Activité A —
Dans le texte sur l'européanisation de la législation Egalim, condensez sous forme de liste le paragraphe qui commence par « L'encadrement légal des relations fournisseurs-clients ». Conservez-en les faits essentiels.

Texte fourni —
L’européanisation de la législation Egalim : projet ou utopie ?
Spécificité française, les législations Egalim soulèvent la question de leur effectivité au sein du marché intérieur de l’UE. Malgré quelques signaux faibles, un Egalim européen à l’image de l’Egalim français n’est clairement pas à l’ordre du jour. Mais cela ne signifie nullement que, confrontée à l’européanisation des négociations commerciales, l’administration française soit démunie pour faire appliquer ses règles.
L’encadrement légal des relations fournisseurs-clients au sein de la chaîne agroalimentaire offre un vrai paradoxe. Les produits agroalimentaires représentent près de 10 % des échanges intra-UE. Les négociations commerciales liées à ces produits se déroulent de plus en plus fréquemment dans un cadre transnational. Pourtant, l’harmonisation des règles européennes reste à l’état embryonnaire. Mais à l’échelle nationale, cela n’a nullement empêché la France de produire son millefeuille législatif, en particulier depuis 2017 et la batterie de lois Egalim, avec pour objectif la préservation du revenu agricole via les mécanismes de ruissellement. Résultat : une forte asymétrie juridique entre la France, pays qui réglemente le plus, et l’immense majorité de ses partenaires européens. Dans ces conditions, quelle effectivité pour les très franco-françaises règles Egalim au sein d’un marché unique européen ?

Activité B —
Recopiez mot pour mot les enregistrements, depuis la ligne contenant « What is the sum of all values? » jusqu'à celle contenant « What is the average value of the b_o series? », ces deux lignes incluses. Omettez les images dans votre réponse.

Enregistrements extraits —
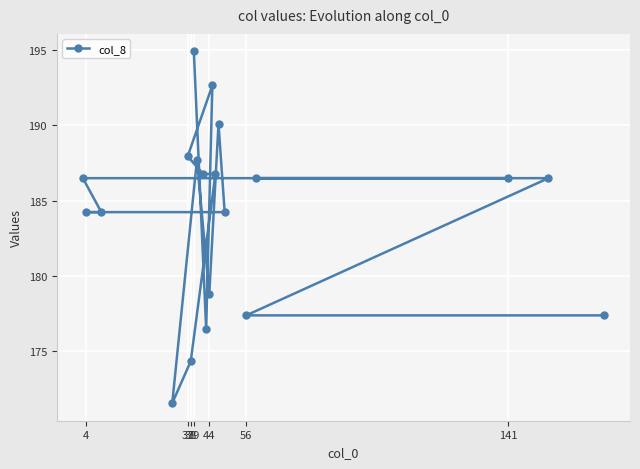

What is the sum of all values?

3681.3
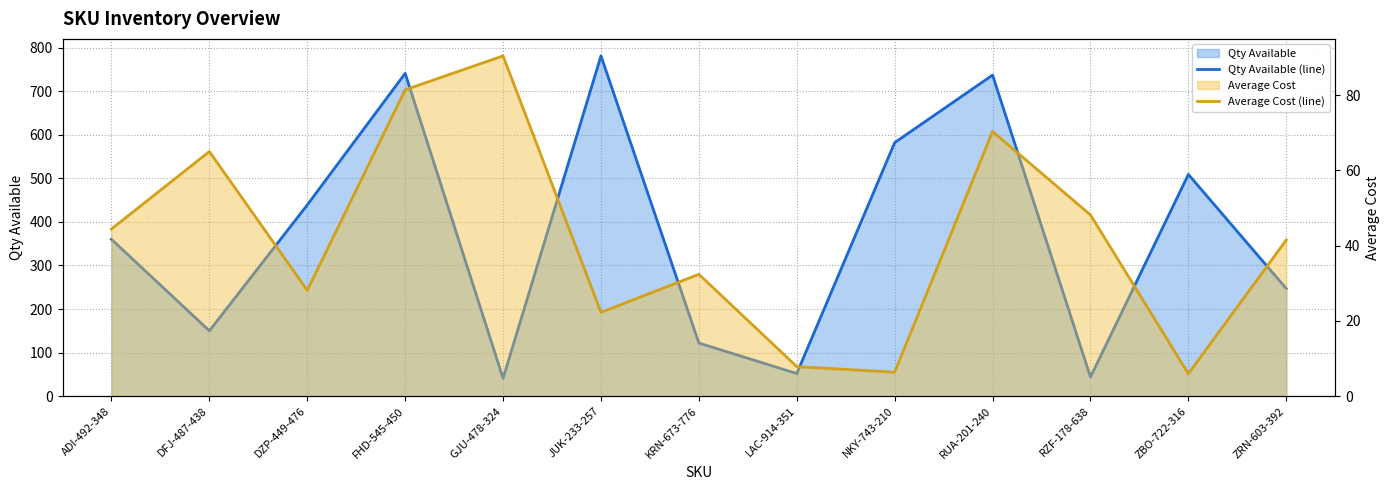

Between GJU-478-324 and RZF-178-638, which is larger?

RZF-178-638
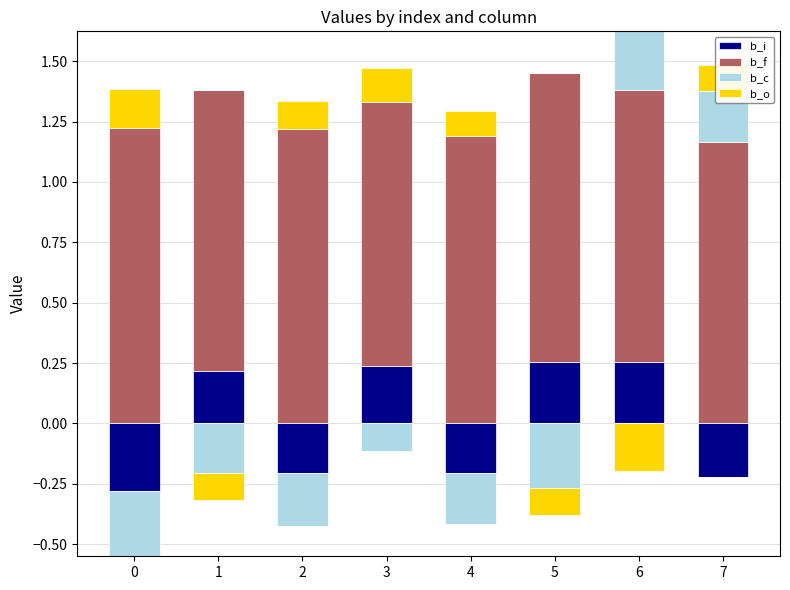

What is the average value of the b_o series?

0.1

---

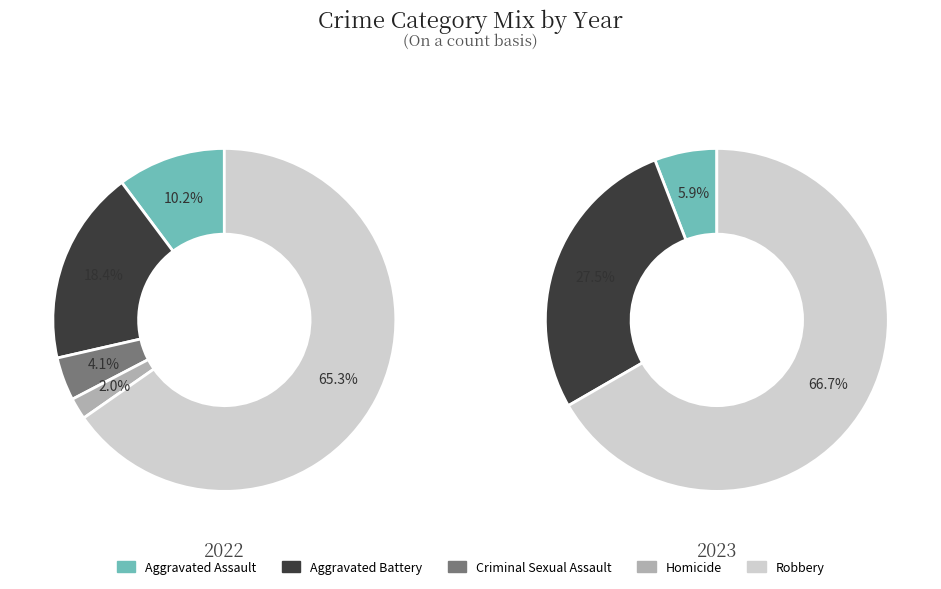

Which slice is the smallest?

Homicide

Résultat attendu A —
- Les produits agroalimentaires représentent près de 10 % des échanges intra-UE.
- Les négociations commerciales qui les concernent se déroulent de plus en plus souvent dans un cadre transnational.
- L'harmonisation des règles européennes reste embryonnaire.
- La France a pourtant accumulé les textes à l'échelle nationale, surtout depuis 2017 avec les lois Egalim.
- Ces lois visent à préserver le revenu agricole par des mécanismes de ruissellement.
- Il en résulte une forte asymétrie juridique entre la France, pays qui réglemente le plus, et la grande majorité de ses partenaires européens.
- Se pose donc la question de l'effectivité des règles Egalim au sein du marché unique européen.

Résultat attendu B —
What is the sum of all values?

3681.3

Between GJU-478-324 and RZF-178-638, which is larger?

RZF-178-638

What is the average value of the b_o series?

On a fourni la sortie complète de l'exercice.